About this exercise. In the listing below, find the line with "[122,66,153,80] coding ->" and copy every line from there up to and including the line with "(314, 608) none", exactly and without pictures.

Input data.
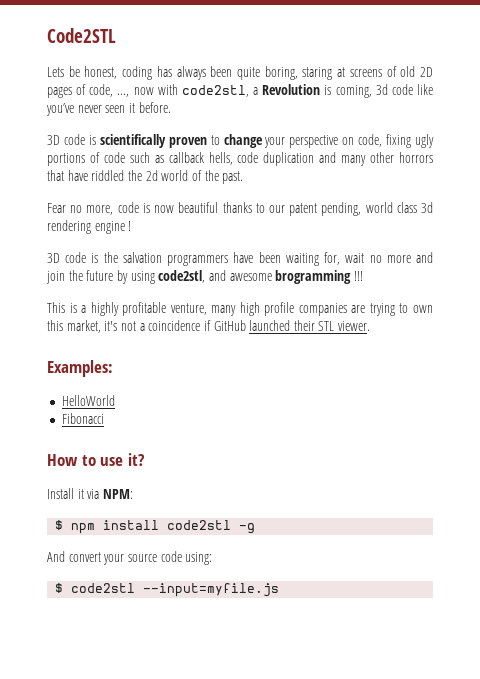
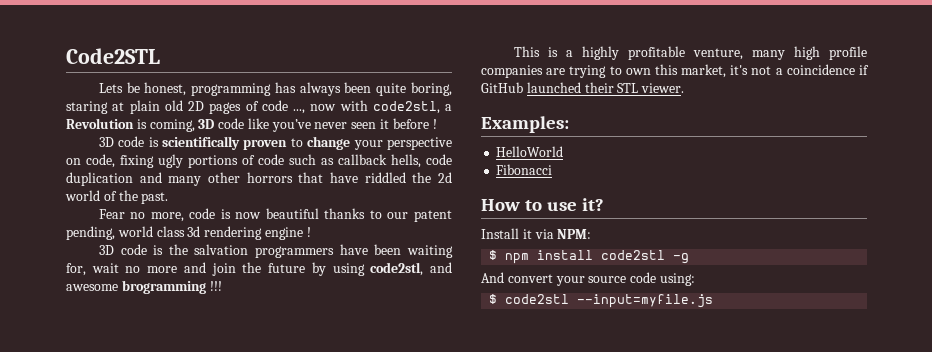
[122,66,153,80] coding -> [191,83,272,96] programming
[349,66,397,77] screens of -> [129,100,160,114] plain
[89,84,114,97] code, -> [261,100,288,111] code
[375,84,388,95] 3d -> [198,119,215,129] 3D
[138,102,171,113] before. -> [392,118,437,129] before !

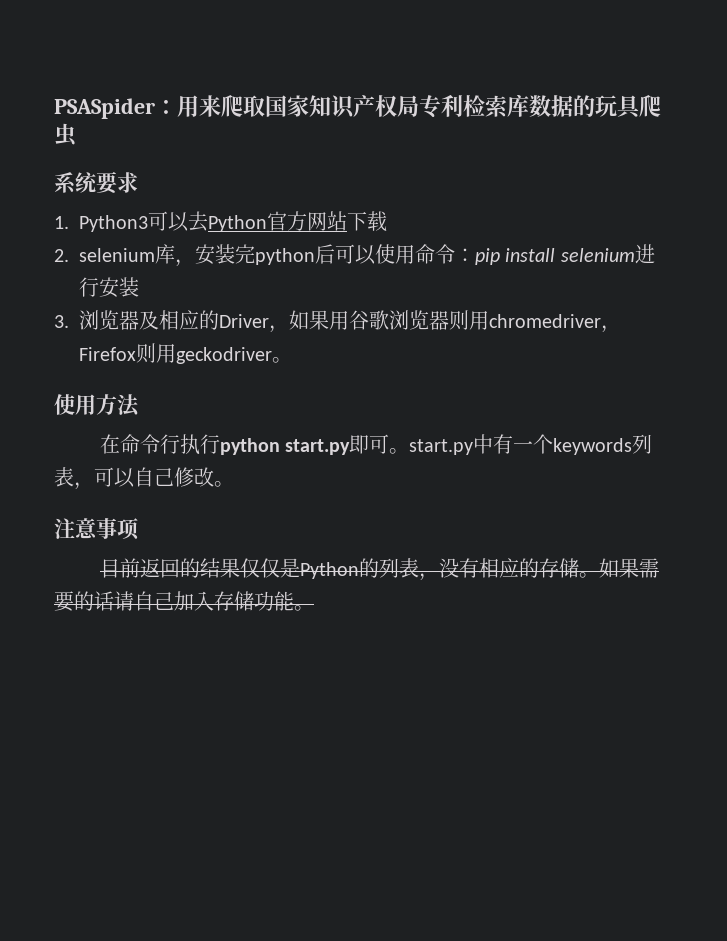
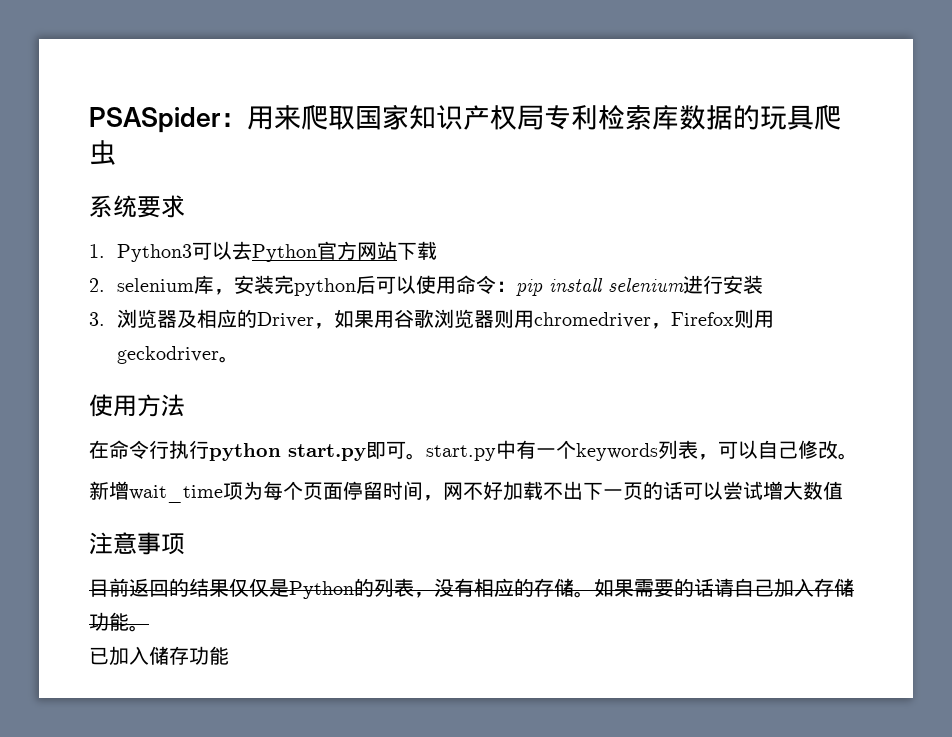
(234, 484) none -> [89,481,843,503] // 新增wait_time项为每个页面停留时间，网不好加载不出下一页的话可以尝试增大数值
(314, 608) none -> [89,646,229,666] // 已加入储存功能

* * *

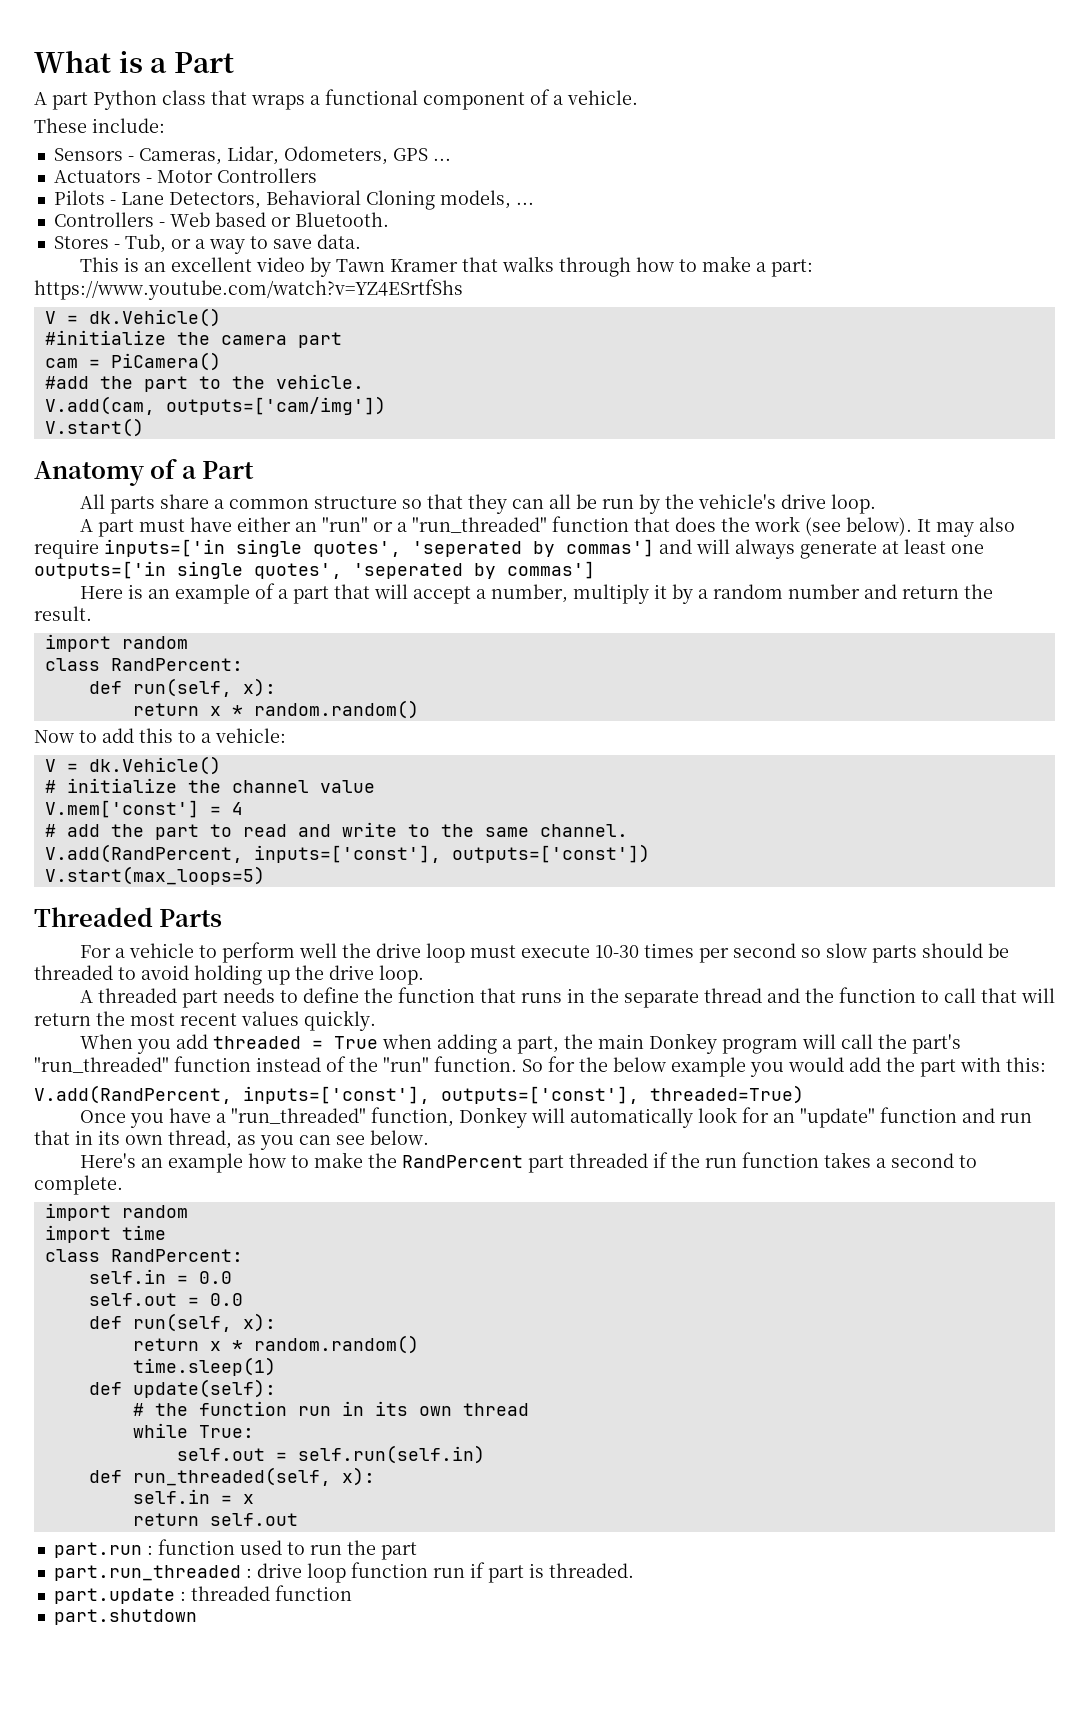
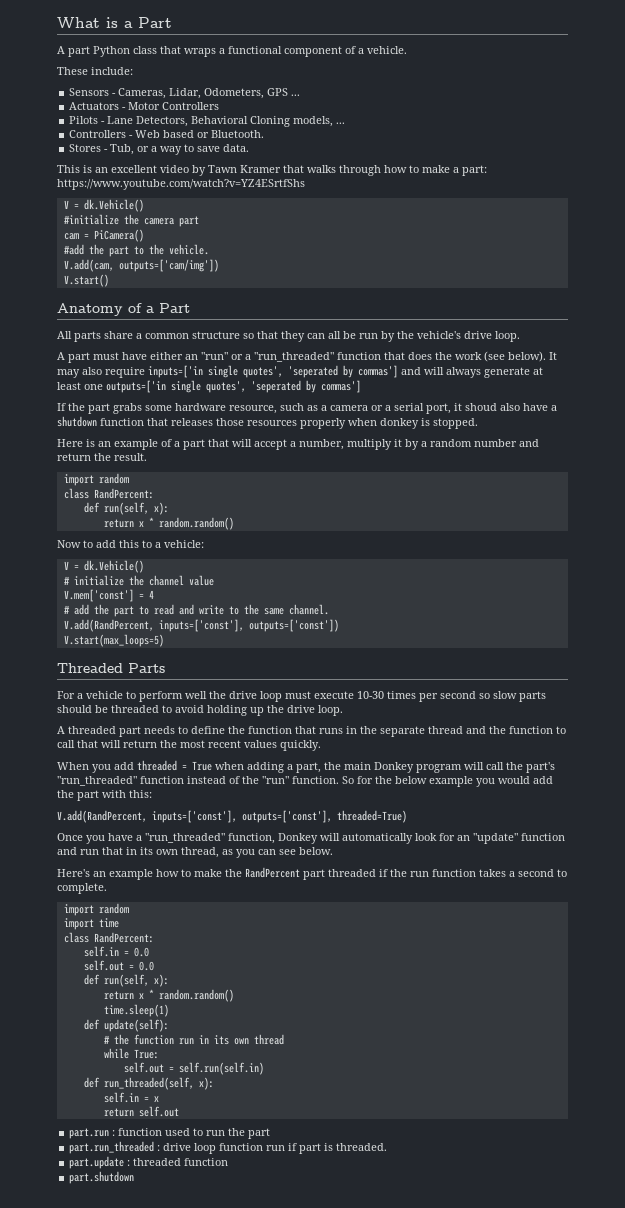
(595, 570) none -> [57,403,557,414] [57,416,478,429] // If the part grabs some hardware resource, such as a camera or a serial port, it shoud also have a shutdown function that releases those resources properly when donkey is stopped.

Task result.
[122,66,153,80] coding -> [191,83,272,96] programming
[349,66,397,77] screens of -> [129,100,160,114] plain
[89,84,114,97] code, -> [261,100,288,111] code
[375,84,388,95] 3d -> [198,119,215,129] 3D
[138,102,171,113] before. -> [392,118,437,129] before !

(234, 484) none -> [89,481,843,503] // 新增wait_time项为每个页面停留时间，网不好加载不出下一页的话可以尝试增大数值
(314, 608) none -> [89,646,229,666] // 已加入储存功能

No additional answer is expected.